PANDEMİYLE DEĞİŞEN CİNSELLİK
Pandemi, yalnızca bir sağlık krizi değil, bir algı kriziydi. Evlere kapanan bireylerin sosyallik, dikkat ve zaman algısı kökten değişti.
Ekran merkezli yeni yaşam biçimi, topluluk hissini yeniden tanımlarken cinsellik algısını da dönüştürdü.
Bu süreçte algoritmaların görünmez yönlendirmeleriyle dijital platformların akışına dayalı bir varoluş biçimi oluştu.
“Gooning”, bu yeni düzenin uçta ama son derece açıklayıcı bir semptomu: Yalnızlığın, aşırı uyaranın ve sosyal platform akışının kesişiminde doğan modern bir “ritüel.”
Anımsayın! Pandemiyle birlikte gündelik yaşamın en sıradan hareketi bile, bedenlerin birbirine yaklaşma olasılığı taşıdığı için “risk” kategorisine alındı.
Temas, kuşkulu bir eylem hâline geldi; yalnızlık ise bir korunma biçimiydi. Uzaktan yaşam, bedensel karşılaşmayı istisnaya çevirirken; ekran karşısında geçirilen saatler, bir noktadan sonra yalnızlığı ortadan kaldırmak yerine kalıcılaştıran bir rutine dönüştü.
Bunun sonucu olarak dijital alan, sosyalliğin yerini alan bir simülasyon olarak, ilişkileri sahici bir karşılaşma olmaktan çıkarıp bir “kullanıcı tarafından oluşturulan içerik”e dönüştürdü.

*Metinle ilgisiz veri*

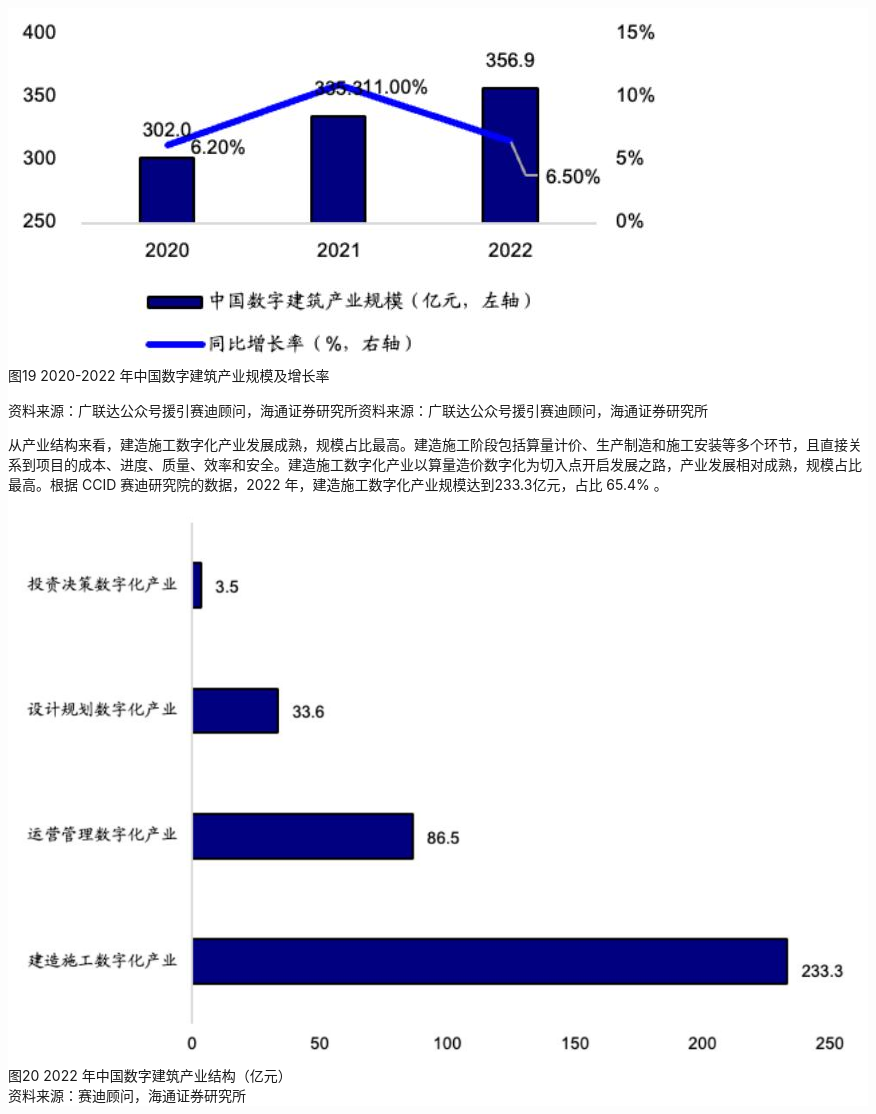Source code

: ![](images/55a07d7c9604a480e876a795771356f75fe86826663750ff988e7d84d0542c26.jpg)  
图19 2020-2022 年中国数字建筑产业规模及增长率

资料来源：广联达公众号援引赛迪顾问，海通证券研究所资料来源：广联达公众号援引赛迪顾问，海通证券研究所

从产业结构来看，建造施工数字化产业发展成熟，规模占比最高。建造施工阶段包括算量计价、生产制造和施工安装等多个环节，且直接关系到项目的成本、进度、质量、效率和安全。建造施工数字化产业以算量造价数字化为切入点开启发展之路，产业发展相对成熟，规模占比最高。根据 CCID 赛迪研究院的数据，2022 年，建造施工数字化产业规模达到233.3亿元，占比 $6 5 . 4 \%$ 。

![](images/0a8e4837aa4bfaac12d55989de125368fa838217fabaccde4449a5c216f66ac8.jpg)  
图20 2022 年中国数字建筑产业结构（亿元）  
资料来源：赛迪顾问，海通证券研究所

Belki söylemesi bile rahatsız edici ama bu süreç, ekran kişiliklerinin çoğu insan için en yakınlık kurulan figürler hâline gelmesine neden oldu.
Bu kişilerle hiç karşılaşmamışlardı ve samimiyetleri, olsa olsa görüntü kalitesiyle ölçülebilir durumdaydı.

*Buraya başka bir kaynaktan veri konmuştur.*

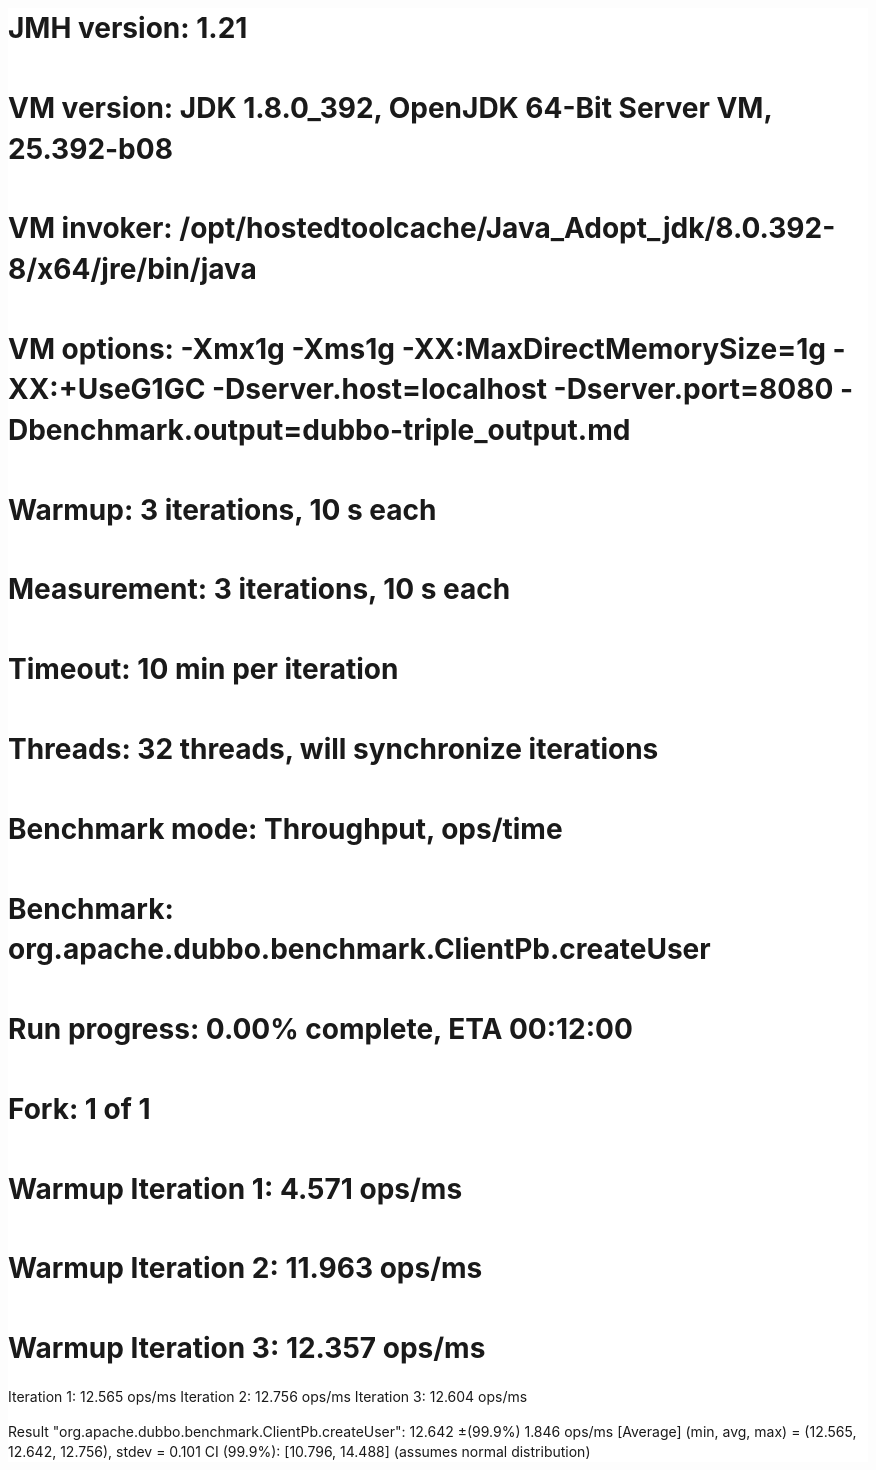 # JMH version: 1.21
# VM version: JDK 1.8.0_392, OpenJDK 64-Bit Server VM, 25.392-b08
# VM invoker: /opt/hostedtoolcache/Java_Adopt_jdk/8.0.392-8/x64/jre/bin/java
# VM options: -Xmx1g -Xms1g -XX:MaxDirectMemorySize=1g -XX:+UseG1GC -Dserver.host=localhost -Dserver.port=8080 -Dbenchmark.output=dubbo-triple_output.md
# Warmup: 3 iterations, 10 s each
# Measurement: 3 iterations, 10 s each
# Timeout: 10 min per iteration
# Threads: 32 threads, will synchronize iterations
# Benchmark mode: Throughput, ops/time
# Benchmark: org.apache.dubbo.benchmark.ClientPb.createUser

# Run progress: 0.00% complete, ETA 00:12:00
# Fork: 1 of 1
# Warmup Iteration   1: 4.571 ops/ms
# Warmup Iteration   2: 11.963 ops/ms
# Warmup Iteration   3: 12.357 ops/ms
Iteration   1: 12.565 ops/ms
Iteration   2: 12.756 ops/ms
Iteration   3: 12.604 ops/ms


Result "org.apache.dubbo.benchmark.ClientPb.createUser":
  12.642 ±(99.9%) 1.846 ops/ms [Average]
  (min, avg, max) = (12.565, 12.642, 12.756), stdev = 0.101
  CI (99.9%): [10.796, 14.488] (assumes normal distribution)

Elbette cinselliğin sunumu da bundan payını aldı. Eskiden “özel bir kaçış” olarak bilinen pornografi, pandemiden sonra sürekli açık bir ortama, adeta dijital bir arka plan sesine dönüştü.
Ve “gooning”i ortaya çıkaran asıl sonuç da burada belirdi:
Cinsellik, bedensel bir deneyim olmaktan çıkıp bir tür kendini oyalama tekniğine dönüştü.
HAZZIN YENİ DOĞASI
Şöyle düşünün: Pandemi sırasında gün, ekranda açılıp kapanan bir tekrarlar bütünüydü.
Kısa videolar, diziler, oyunlar ve toplantılar… Hepsi birbirinden farklı içeriklerin aynı ritimde buluştuğu bir düzende işliyordu.
“Gooning” pratiğini besleyen şey de tam olarak bu: sürekli uyarım, kısalan dikkat. Bu dönemde ortaya çıkan ve PMV (Porn Music Video) adı verilen pornografik montaj videoları da bu yeni cinsel algıyı TikTok ritmine uyarlayan bir yenilik.
Farklı pornografik görüntüleri müzik eşliğinde yeniden üreten bu içerikler, dopamin akışını tektipleştiren bir işlev görüyor.
Görsel kesitler sesle tam senkron biçimde ilerliyor; her yeni saniye bir öncekinden daha yüksek bir uyarım vaat ediyor.
Kısacası, haz artık içerikten değil, ritimden doğuyor.
Ortaya çıkan göreceli bir “trans durumu”nda orgazmdan çok zihinsel bir kaçış bu pratiğin merkezinde.
Ancak bu trans hâli, bir özgürleşme biçiminden çok bilinçsizlikle yapılan bir anlaşma gibi. Birey, sonsuz bir uyarım akışında “kendini unutmak”la huzur bulmaya çalışıyor.
Tıpkı pandemide Zoom ekranında donup kalmış yüzler gibi, zihinsel bir donma yaşanıyor.
“Gooning” bu açıdan yalnızca bir cinsel pratik değil, sürekli yenilenen merak ve bitmeyen “bir sonraki video” dürtüsüyle dijital dikkat ekonomisinin bir izdüşümü.
SONSUZ ‘ŞİMDİ’ HAPİSHANESİ
Artık platformlar yalnızca zamanımızı değil, zaman algımızı da yönetiyor. Neye baktığımızın yanında ne kadar süre baktığımızı da ölçüyorlar.
Odak süresi, yeni bir piyasa verisi hâline geldi. Bu sistemin cinsel ekonomideki karşılığı da OnlyFans ve e-girl içerikleri.
Hepsi kullanıcıyı “sonsuz şimdi”ye kilitleyen bir mekanizmanın parçaları.
Bu açıdan “gooner”, kapitalizmin belki de ideal bireyi: Her zaman çevrimiçi ama hiçbir yere varamıyor. Ne hazza ulaşabiliyor ne de kopabiliyor.
Ancak unutmayın: Cinsel sunumlar ve alışkanlıklar, toplumun bir yansımasıdır. Bu yüzden “gooning”i sırf uç bir sapma değil, genel ekran kültürünün abartılı bir parodisi olarak okumak mümkün.
Kısa video bağımlılığına giden tekillik arzusu ve bir sonraki içeriğe geçme dürtüsünü oluşturan mekanizmalar, yalnızca pornografiyle sınırlı değil.
Anlık dopamin talebi, sürekli bir “olağanüstü hâl” yaşama alışkanlığı; haber, oyun ve alışveriş gibi alanlarda da sürüyor.
Ve öyle bir an geliyor ki, bir son dakika haberiyle anlık indirim bildirimi arasındaki döngü, aynı ritimde buluşuyor.